Bizim tatil dediğimiz, dertlerimizi yanımıza alıp, evden ana-baba yazlığına bir göç ve dinlenme molası. Yazlıktan eve dönüş yine de 'of tatil bitti' modu yaratıyor. Oysa biz çalışmıyor , emekli olmuş , belli yaştaki insanlarız. Tatile gittik, tatilden geldik, lafı çalıştığımız dönemlerden dilimize yerleşmiş. Yoksa bize her gün tatil(Gurbetçi arkadaş bizim gibileri kastediyor sanırım) . Yazlıkta biraz daha rahat , biraz daha rutinsiz oluyoruz. Ev işleri peşimizden bizle tatile geliyor. Ama denize girmek var işin ucunda , tatilin en büyük lüksü. Ben kesinlikle deniz kenarı tatilcisiyim, oldum olası deniz kum güneşciyim.
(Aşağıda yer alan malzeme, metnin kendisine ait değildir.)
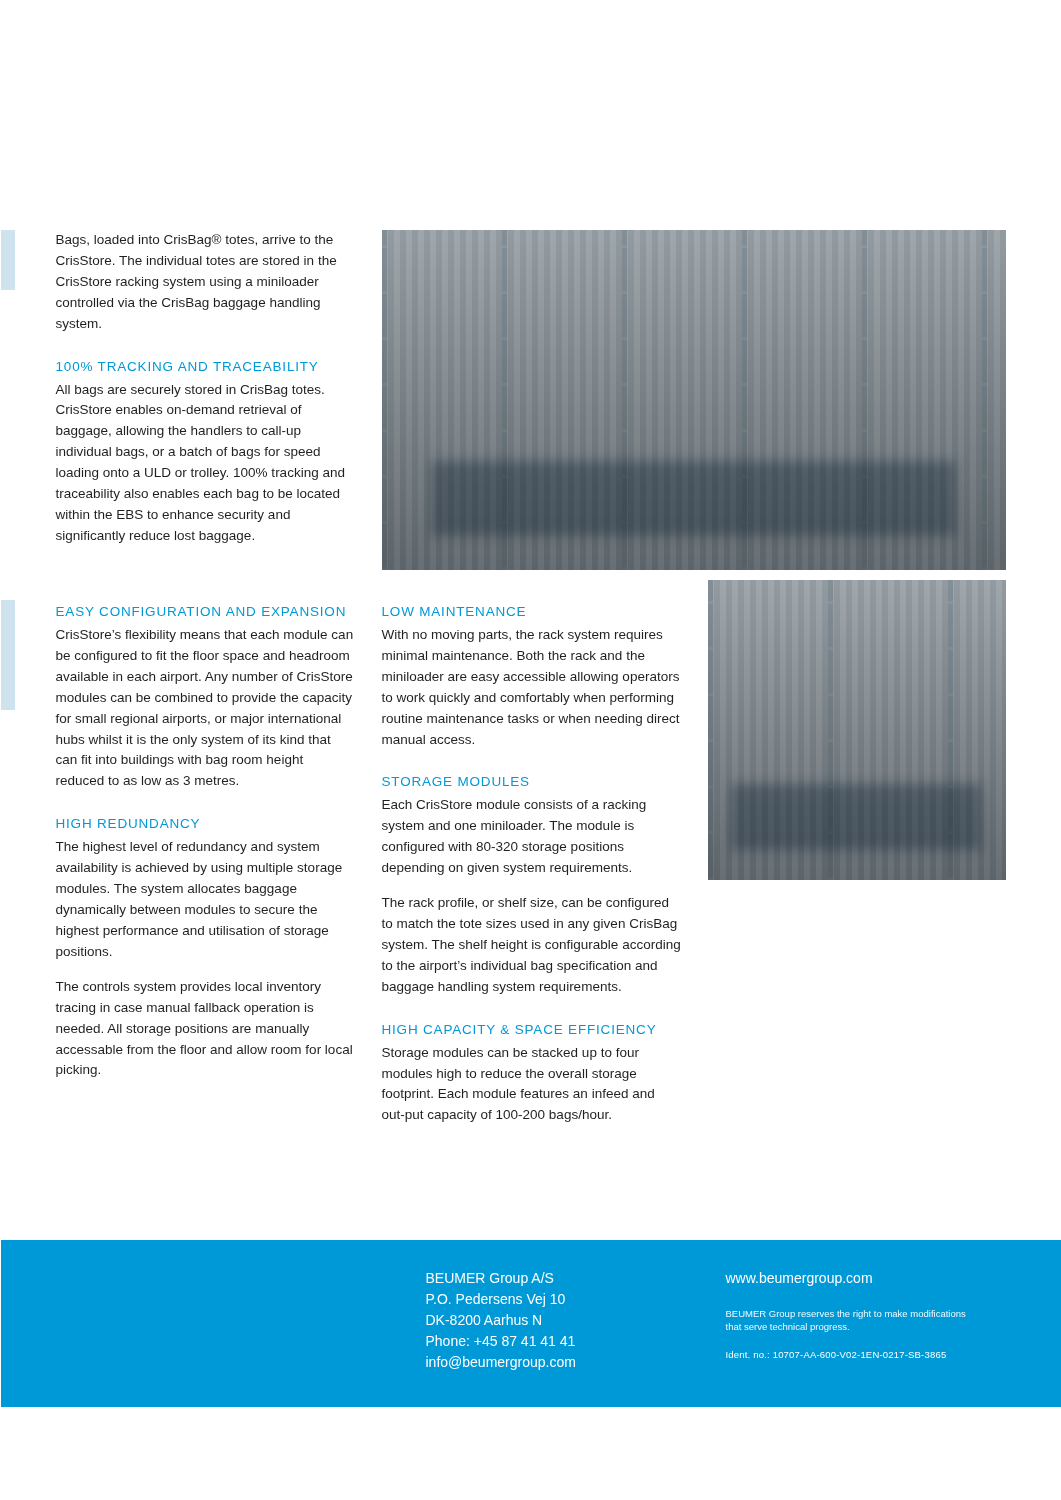Bags, loaded into CrisBag® totes, arrive to the CrisStore. The individual totes are stored in the CrisStore racking system using a miniloader controlled via the CrisBag baggage handling system.
100% Tracking and Traceability
All bags are securely stored in CrisBag totes. CrisStore enables on-demand retrieval of baggage, allowing the handlers to call-up individual bags, or a batch of bags for speed loading onto a ULD or trolley. 100% tracking and traceability also enables each bag to be located within the EBS to enhance security and significantly reduce lost baggage.
Easy Configuration and Expansion
CrisStore’s flexibility means that each module can be configured to fit the floor space and headroom available in each airport. Any number of CrisStore modules can be combined to provide the capacity for small regional airports, or major international hubs whilst it is the only system of its kind that can fit into buildings with bag room height reduced to as low as 3 metres.
High Redundancy
The highest level of redundancy and system availability is achieved by using multiple storage modules. The system allocates baggage dynamically between modules to secure the highest performance and utilisation of storage positions.
The controls system provides local inventory tracing in case manual fallback operation is needed. All storage positions are manually accessable from the floor and allow room for local picking.
Low Maintenance
With no moving parts, the rack system requires minimal maintenance. Both the rack and the miniloader are easy accessible allowing operators to work quickly and comfortably when performing routine maintenance tasks or when needing direct manual access.
Storage Modules
Each CrisStore module consists of a racking system and one miniloader. The module is configured with 80-320 storage positions depending on given system requirements.
The rack profile, or shelf size, can be configured to match the tote sizes used in any given CrisBag system. The shelf height is configurable according to the airport’s individual bag specification and baggage handling system requirements.
High Capacity & Space Efficiency
Storage modules can be stacked up to four modules high to reduce the overall storage footprint. Each module features an infeed and out-put capacity of 100-200 bags/hour.
BEUMER Group A/S
P.O. Pedersens Vej 10
DK-8200 Aarhus N
Phone: +45 87 41 41 41
info@beumergroup.com
www.beumergroup.com
BEUMER Group reserves the right to make modifications
that serve technical progress.
Ident. no.: 10707-AA-600-V02-1EN-0217-SB-3865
Ama artık sadece denizi kaldı olayın, güneş tansiyonu zıplatmaya başladığından beri deniz, gölge, sandalye üçlüsüne geçtim. Onunda zevki ayrı. Gençken yeterince ıstakoz gibi güneşin altında yatmışımdır, biraz da serin serin oturalım.
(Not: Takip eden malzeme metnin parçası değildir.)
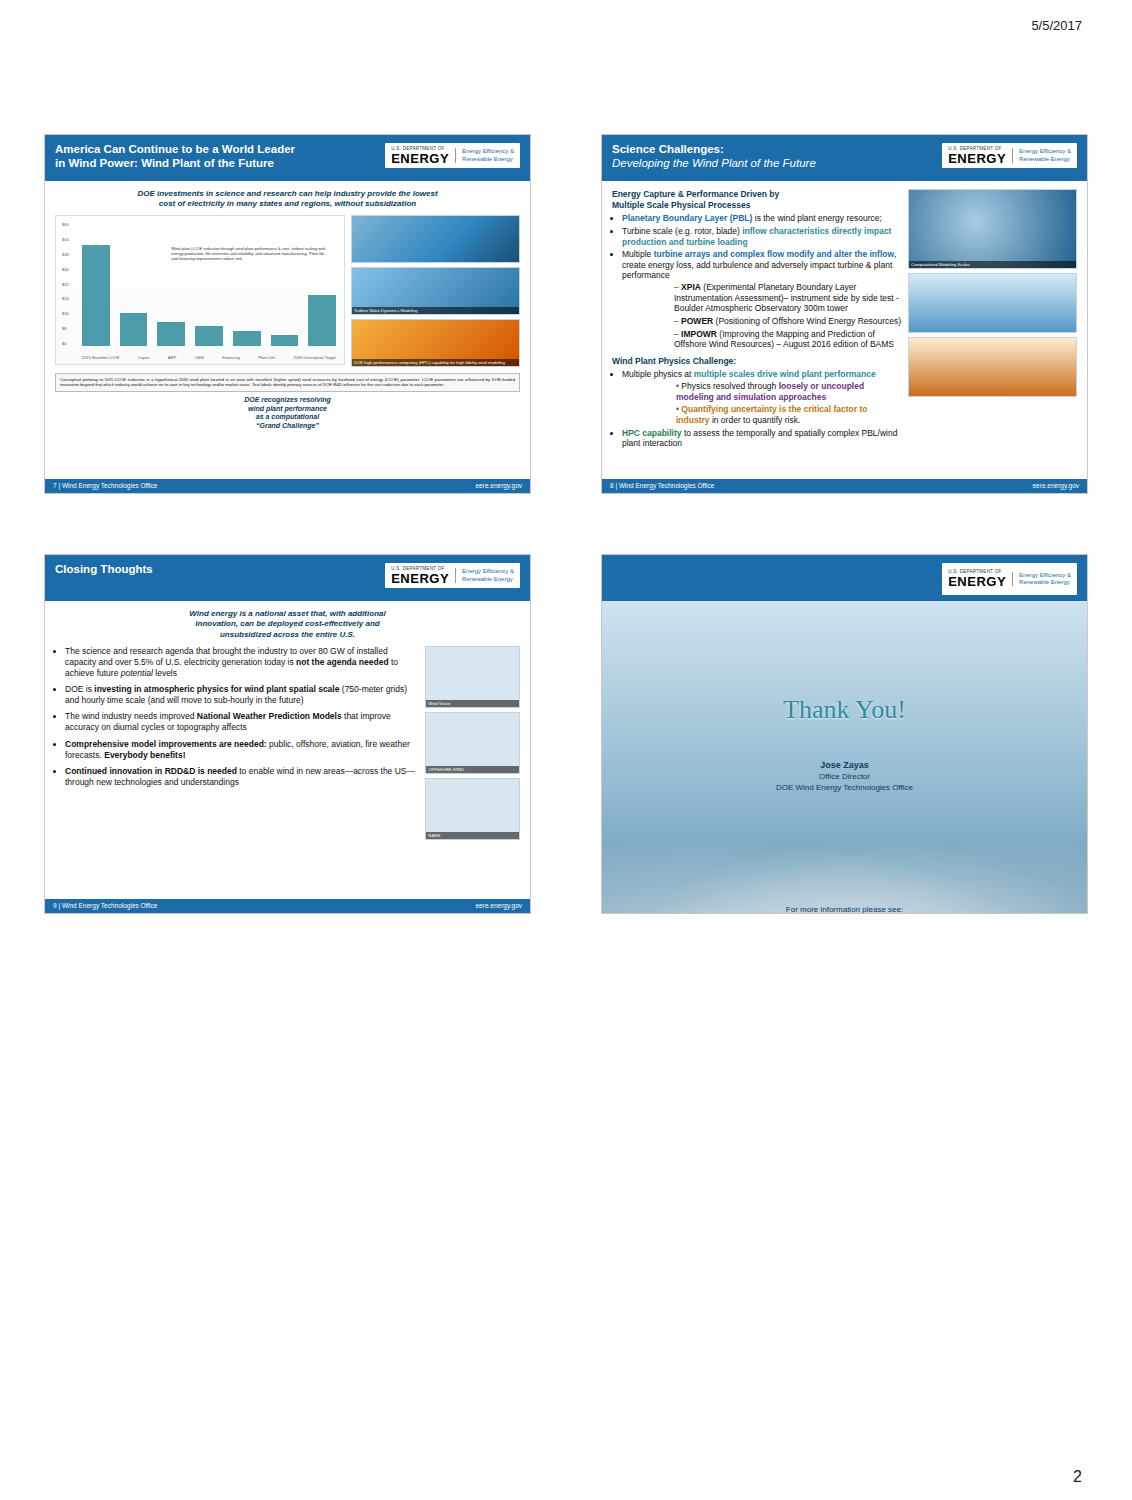5/5/2017
America Can Continue to be a World Leader
in Wind Power: Wind Plant of the Future
U.S. Department of ENERGY
Energy Efficiency &
Renewable Energy
DOE investments in science and research can help industry provide the lowest
cost of electricity in many states and regions, without subsidization
$64$56$48$40$32$24$16$8$0
2015 Baseline LCOE Capex AEP O&M Financing Plant Life 2030 Conceptual Target
Wind plant LCOE reduction through wind plant performance & cost, turbine scaling with energy production, life extension and reliability, and advanced manufacturing. Plant life and financing improvements reduce risk.
Turbine Wake Dynamics Modeling
DOE high-performance computing (HPC) capability for high fidelity wind modeling
Conceptual pathway to 50% LCOE reduction in a hypothetical 2030 wind plant located in an area with excellent (higher speed) wind resources by levelized cost of energy (LCOE) parameter. LCOE parameters are influenced by DOE-funded innovation beyond that which industry would achieve on its own in key technology and/or market areas. Text labels identify primary sources of DOE R&D influence for the cost reduction due to each parameter.
DOE recognizes resolving
wind plant performance
as a computational
“Grand Challenge”
7 | Wind Energy Technologies Office eere.energy.gov
Science Challenges:Developing the Wind Plant of the Future
U.S. Department of ENERGY
Energy Efficiency &
Renewable Energy
Energy Capture & Performance Driven by
Multiple Scale Physical Processes
Planetary Boundary Layer (PBL) is the wind plant energy resource;
Turbine scale (e.g. rotor, blade) inflow characteristics directly impact production and turbine loading
Multiple turbine arrays and complex flow modify and alter the inflow, create energy loss, add turbulence and adversely impact turbine & plant performance
XPIA (Experimental Planetary Boundary Layer Instrumentation Assessment)– instrument side by side test - Boulder Atmospheric Observatory 300m tower
POWER (Positioning of Offshore Wind Energy Resources)
IMPOWR (Improving the Mapping and Prediction of Offshore Wind Resources) – August 2016 edition of BAMS
Wind Plant Physics Challenge:
Multiple physics at multiple scales drive wind plant performance
Physics resolved through loosely or uncoupled modeling and simulation approaches
Quantifying uncertainty is the critical factor to industry in order to quantify risk.
HPC capability to assess the temporally and spatially complex PBL/wind plant interaction
Computational Modeling Scales
8 | Wind Energy Technologies Office eere.energy.gov
Closing Thoughts
U.S. Department of ENERGY
Energy Efficiency &
Renewable Energy
Wind energy is a national asset that, with additional
innovation, can be deployed cost-effectively and
unsubsidized across the entire U.S.
The science and research agenda that brought the industry to over 80 GW of installed capacity and over 5.5% of U.S. electricity generation today is not the agenda needed to achieve future potential levels
DOE is investing in atmospheric physics for wind plant spatial scale (750-meter grids) and hourly time scale (and will move to sub-hourly in the future)
The wind industry needs improved National Weather Prediction Models that improve accuracy on diurnal cycles or topography affects
Comprehensive model improvements are needed: public, offshore, aviation, fire weather forecasts. Everybody benefits!
Continued innovation in RDD&D is needed to enable wind in new areas—across the US—through new technologies and understandings
Wind Vision
OFFSHORE WIND
BAMS
9 | Wind Energy Technologies Office eere.energy.gov
U.S. Department of ENERGY
Energy Efficiency &
Renewable Energy
Thank You!
Jose Zayas
Office Director
DOE Wind Energy Technologies Office
For more information please see:
wind.energy.gov
10 | Wind Energy Technologies Office eere.energy.gov
2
Neyse, öyle böyle bu yaz da geçti sayılır. Üstelik bu yaz sadece deniz ve güneşle hatırlanmayacak kadar sıcak geçti, çok üzücü ,acı haberlerle geçti. Her rüzgarda evin arka taraflarında uzanan orman ve zeytinliklere bir ateş düşer mi tedirginliği ile geçti. O kadar çok üzüldüğümüz haber duyduk ki biz nasıl normal olacağız bilemiyorum. En çok neye üzüldüm biliyor musunuz? Susuzluktan hayatını kaybeden iki askerimize. İçim yandı, su içmek zul geldi. Hele bir de ormanları söndürmek uğruna,alevlerin arasında kalıp canlarını veren on genç insanımıza, itfaiyecimiz, kurtarma gönüllümüz. Ya hu! Ya hu! nasıl yakıcı bir yazdı. Gelecek günlere hep bir tedirgin yaklaşır olduk, sabahlara acaba kötü bir şey duyacak mıyız? diye gözümüzü açar olduk.
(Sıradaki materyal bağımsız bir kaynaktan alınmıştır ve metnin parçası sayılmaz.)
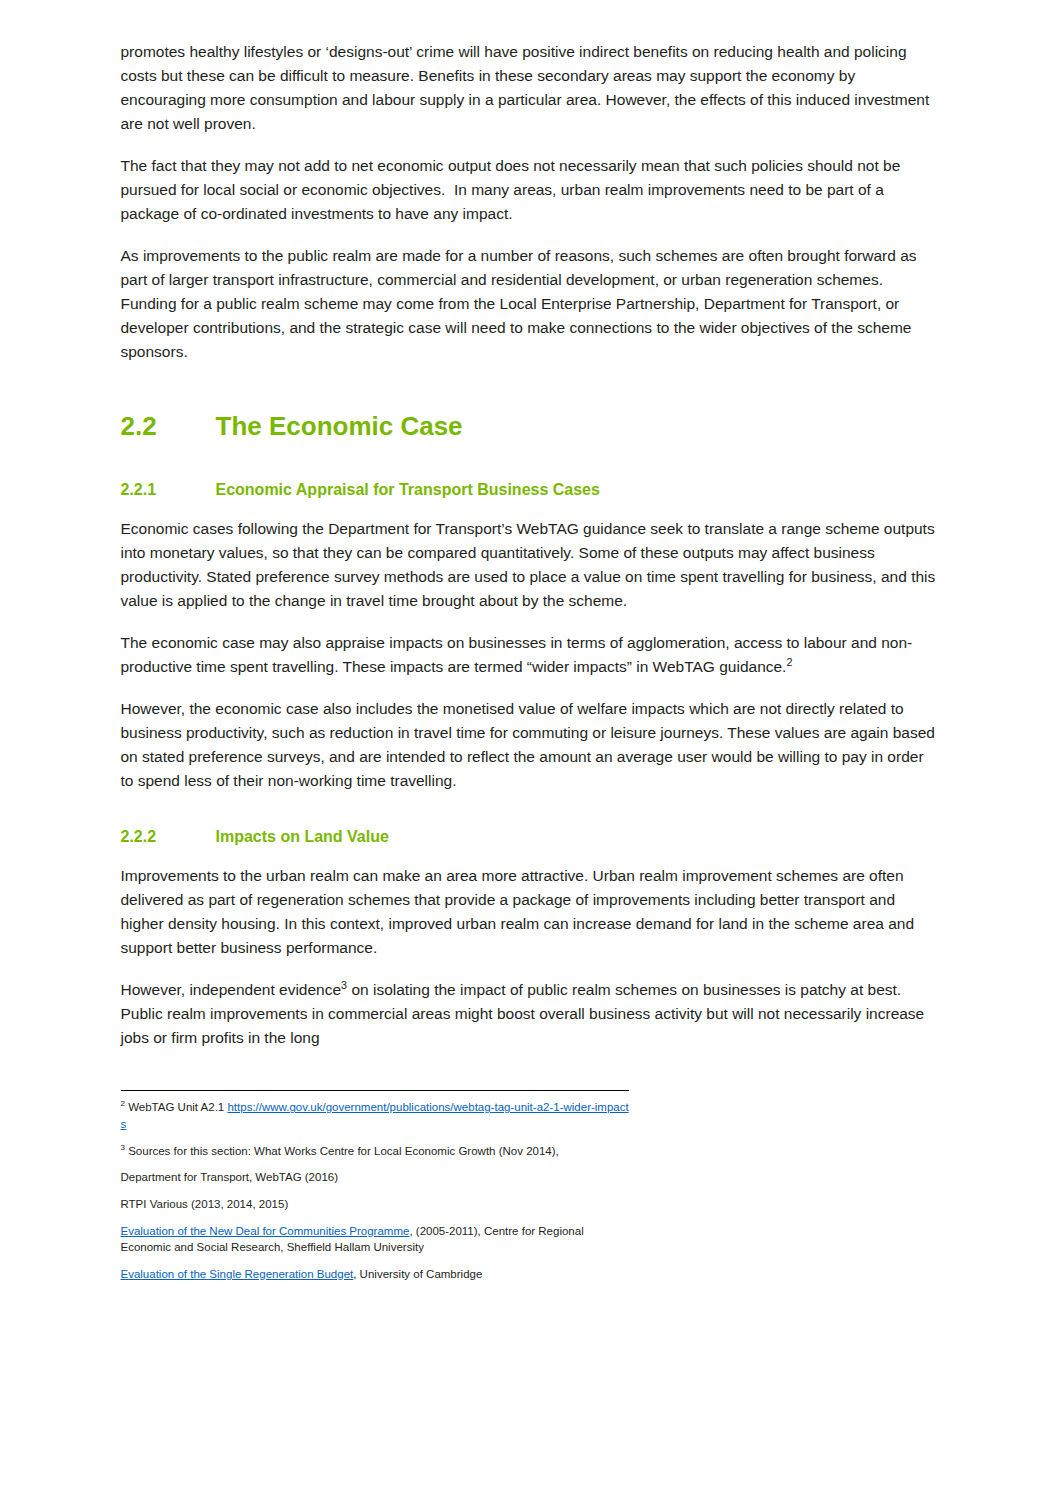promotes healthy lifestyles or ‘designs-out’ crime will have positive indirect benefits on reducing health and policing costs but these can be difficult to measure. Benefits in these secondary areas may support the economy by encouraging more consumption and labour supply in a particular area. However, the effects of this induced investment are not well proven.
The fact that they may not add to net economic output does not necessarily mean that such policies should not be pursued for local social or economic objectives. In many areas, urban realm improvements need to be part of a package of co-ordinated investments to have any impact.
As improvements to the public realm are made for a number of reasons, such schemes are often brought forward as part of larger transport infrastructure, commercial and residential development, or urban regeneration schemes. Funding for a public realm scheme may come from the Local Enterprise Partnership, Department for Transport, or developer contributions, and the strategic case will need to make connections to the wider objectives of the scheme sponsors.
2.2 The Economic Case
2.2.1 Economic Appraisal for Transport Business Cases
Economic cases following the Department for Transport’s WebTAG guidance seek to translate a range scheme outputs into monetary values, so that they can be compared quantitatively. Some of these outputs may affect business productivity. Stated preference survey methods are used to place a value on time spent travelling for business, and this value is applied to the change in travel time brought about by the scheme.
The economic case may also appraise impacts on businesses in terms of agglomeration, access to labour and non-productive time spent travelling. These impacts are termed “wider impacts” in WebTAG guidance.2
However, the economic case also includes the monetised value of welfare impacts which are not directly related to business productivity, such as reduction in travel time for commuting or leisure journeys. These values are again based on stated preference surveys, and are intended to reflect the amount an average user would be willing to pay in order to spend less of their non-working time travelling.
2.2.2 Impacts on Land Value
Improvements to the urban realm can make an area more attractive. Urban realm improvement schemes are often delivered as part of regeneration schemes that provide a package of improvements including better transport and higher density housing. In this context, improved urban realm can increase demand for land in the scheme area and support better business performance.
However, independent evidence3 on isolating the impact of public realm schemes on businesses is patchy at best. Public realm improvements in commercial areas might boost overall business activity but will not necessarily increase jobs or firm profits in the long
2 WebTAG Unit A2.1 https://www.gov.uk/government/publications/webtag-tag-unit-a2-1-wider-impacts
3 Sources for this section: What Works Centre for Local Economic Growth (Nov 2014),
Department for Transport, WebTAG (2016)
RTPI Various (2013, 2014, 2015)
Evaluation of the New Deal for Communities Programme, (2005-2011), Centre for Regional Economic and Social Research, Sheffield Hallam University
Evaluation of the Single Regeneration Budget, University of Cambridge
Yok sayılmıyor bunlar, kulaklarımızı tıkayamıyoruz, görmemezlik edemiyoruz. En azından ben öyle hissediyorum. Bilmiyorum siz nasılsınız? Küçük ailemde mutluyum , deme şansım olsa da etraftan etkilenmeden duramıyorum. Yangın ormanı alevleri ile yakıp yutarken, dumanı ile de etrafındaki herkese kendini hissettiriyor. Ya görüyorsun mavi göğe uzanan kara dumanları ya da is kokusunu soluyorsun.
Eve döndük.. Tam karşımıza bina inşaatı başlanmış. Kazıp duruyorlar. Kaç kat çıkacaklarına bağlı gerçi ama Büyük Ada'lı mavi deniz manzaramızla vedalaşacağız gibi.Bizi biraz daha gri betonla karşılayan İstanbul, hoş bulduk .
Dönüş Yolu..
Bakmaya doyamadığımız ormanlarımızı, yeşilliğimizi,doğamızı içindeki canlıları hiçe sayarak kim yakıyorsa her dünyada cezasını çeksin..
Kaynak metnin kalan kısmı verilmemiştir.